当日午前8時半ごろには、社内の他の船長から、会社の無線アンテナが故障しているとの報告があり、修理を依頼。携帯電話や隣接する他の運航会社の無線でやりとりが可能だったため、出航を取りやめる判断には至らなかったという。桂田氏は「最終的に判断は全て私であります」とし「今となれば判断的に間違っていたと感じています」と語った。
23日は朝から波浪注意報、強風注意報が出ており、午後から漁業関係者全てが港に引き返すほどの荒れる海が予想されていた。記者から天気図が読めるかを聞かれた桂田氏は「読めます」と回答。見誤ってないかと詰められると「自然現象なので、常に天気図が正確ということではない」などと続けた。また、出航の判断を行う安全管理規定については「<1>波1メートル以上で欠航<2>風速8メートル以上で欠航<3>視界が300メートル以上ないと出航出来ない」と説明。しかし、その後は安全管理規定に「数値は出ていない」とも話した。
会社の運営について、船長の豊田氏は3月に、SNSで「ブラック企業で右往左往です」と投稿していた。桂田氏は「ブラック企業…私は分かりません」と答えた。【沢田直人】
◆運航会社「知床遊覧船」が配布した事故発生までの経過説明(要約)
▼21年5月 KAZU1が船首を海上浮遊物と接触する事故。運航していた船長は豊田氏ではない
▼同6月 船尾を暗礁に擦る座礁事故。運航していたのは船長の豊田氏
▼同7月 造船会社に修理に出した。修理後JC1の検査を受けて合格(書類等はKAZU1の船中)。(※修理状況は資料の写真参照)その後、北海道運輸局から当社に対し上記2事故に関する行政指導。

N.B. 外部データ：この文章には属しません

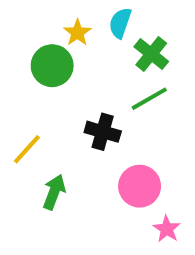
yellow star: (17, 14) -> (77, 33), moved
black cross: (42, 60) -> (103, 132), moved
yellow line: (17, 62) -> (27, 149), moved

当社からは改善報告書を提出
▼22年1月~ シーズンに向けて陸に上げ、造船会社に船の整備を依頼
▼4月15日 整備が完了し港においた。その後複数回テスト走行
▼20日 日本小型船舶検査機構の中間検査受け合格(書類等はKAZU1の船中)
▼21日 KAZU1が他の運航会社3社とともに事故を想定した救助訓練。海上保安庁の定期な安全点検が行われ、救命胴衣、船体の検査。船体の亀裂等の指摘はなかった
▼22日 豊田船長が他社の方と海上の漂流物を確認するために安全確認の運航。23日のコースと同様
▼23日午前8時ころ 豊田氏から午後の天気が荒れる可能性があるが、午前10時からは出航可能との報告あり。海が荒れるようであれば引き返す条件付き運航を打ち合わせ、当日の出航を決定
▼午前8時半 当社の他の船長から当社の無線のアンテナが故障している報告があり、業者に修理を依頼。携帯電話や隣接する他社の無線でのやりとりも可能であるため、出航を停止する判断はしなかった
▼同10時 ウトロ港を出港
▼午後1時13分 他社に無線連絡「今カシュニの滝だけど戻るのが遅れます」
▼1時18分 他社に無線連絡「船首が浸水している」等の援助を求める連絡。他社は海上保安庁に救助要請。KAZU1はその後海上保安庁とやりとり
▼同4時半ころ 海上保安庁航空機などが現場到着し、救助活動を開始
◆旅客船の運航可否とルール 国土交通省海事局安全政策課によると、旅客船の運航規準は海上運送法に基づいて、事業社各社がそれぞれの海の状況や航路を鑑みて「安全管理規定」を定め、国交省に提出をするとしている。各社が船の出航可否のルールづくりをすることになり、違反をすれば行政処分の対象となり、100万円以下の罰則もある。